▶ _Assignment_
Transcribe the entries exactly as they stand below, passing over any picture.

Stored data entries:

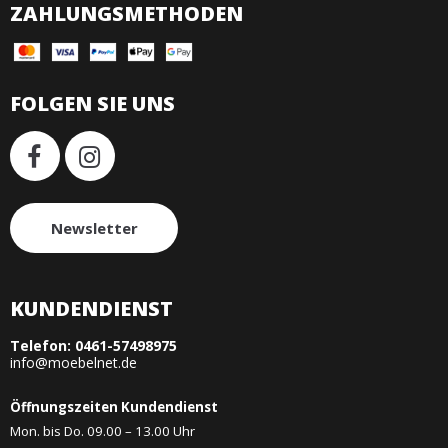
ZAHLUNGSMETHODEN
FOLGEN SIE UNS
Newsletter
KUNDENDIENST
Telefon:
0461-57498975
info@moebelnet.de
Öffnungszeiten Kundendienst
Mon. bis Do. 09.00 – 13.00 Uhr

▶ _Solution to this exercise_
ZAHLUNGSMETHODEN
FOLGEN SIE UNS
Newsletter
KUNDENDIENST
Telefon:
0461-57498975
info@moebelnet.de
Öffnungszeiten Kundendienst
Mon. bis Do. 09.00 – 13.00 Uhr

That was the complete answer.